To view the DIY IoT ecosystem from another vantage point, look at Embedded Works Corp., a 14-year-old online business that sells data packages as well as IoT wireless components. Embedded Works has worked with IT distributor Synnex Corp. and its reseller partners to market its offerings; through Synnex, it has also moved its platform into Microsoft's IoT Hub on Azure, gaining, the company said, a very fine-grained and flexible scalability, as well as more access to customers through Microsoft clout. Carriers, too, send business its way.
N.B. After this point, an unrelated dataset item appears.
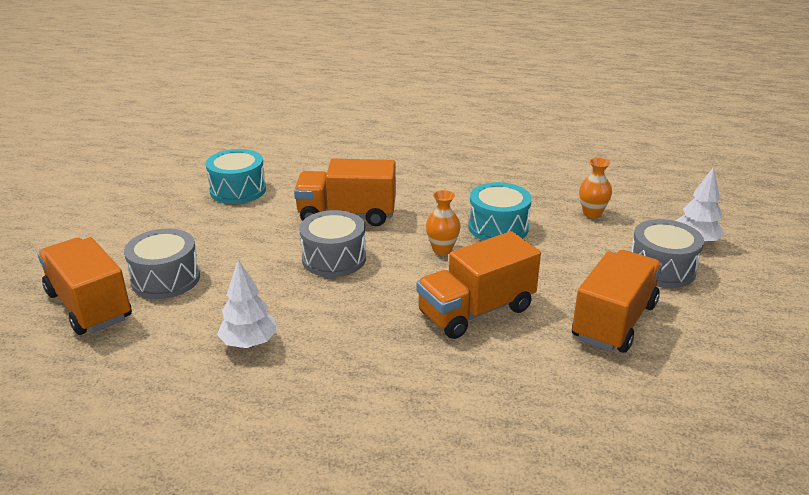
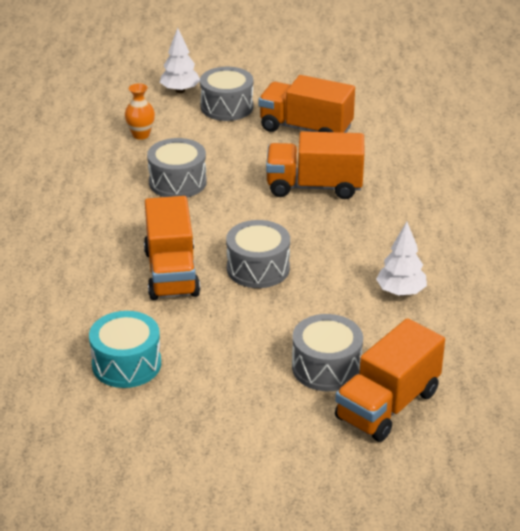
camera: 100 degrees left, 5 degrees up
orange truck [416,231,541,339] -> orange truck turned 135 degrees clockwise [266,131,364,199]
orange vase [426,190,461,255] -> none
turquoise drum [468,182,532,241] -> grey drum [147,138,207,197]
Knowing when someone's moved your cheese
While Embedded Works pitches itself at and as integrators (ask Andy Do, president, about the accelerometers and GPS asset trackers it has planted in beehives and port-a-potties), it also has several plug-and-play IoT technologies it sells to end users on its website. Data for these is typically picked up over LoRa and gatewayed to cellular networks, where it's crunched in IoT Hub and reported by Android and iOS apps. One for farmers measures soil humidity and acidity, optimizing use of irrigation and fertilizers.
Embedded Works also has shrink-wrapped fleet and asset management IoT apps it sells on Trackingforless.com. Electronic data logging for one truck, for example, runs $199 and includes a year of service. Another customer uses its geofencing as a "poor man's clock-in," determining when employees enter a circle defined on Google Maps. Want to start really small? Try its smart rodent control kit for $465 and be alerted when the trap springs on any of up to 10 traps within one data plan. An obvious sell to restaurants that want to pass health inspections, Do said it has attracted particular interest in India, where mice attract cobras.
Google "IoT in a box" today and at least a dozen companies show up. It will take organizations with the reach of Sprint, AT&T, Orange and Verizon, however, to market them to SMBs, and IoT platform vendors and bundlers to bring them to the carriers. While those relationships solidify, value-added resellers with retail, agricultural or other vertical specialties can learn and profit from all the e-commerce sites now going up, making DIY IoT for SMBs easier to source and install.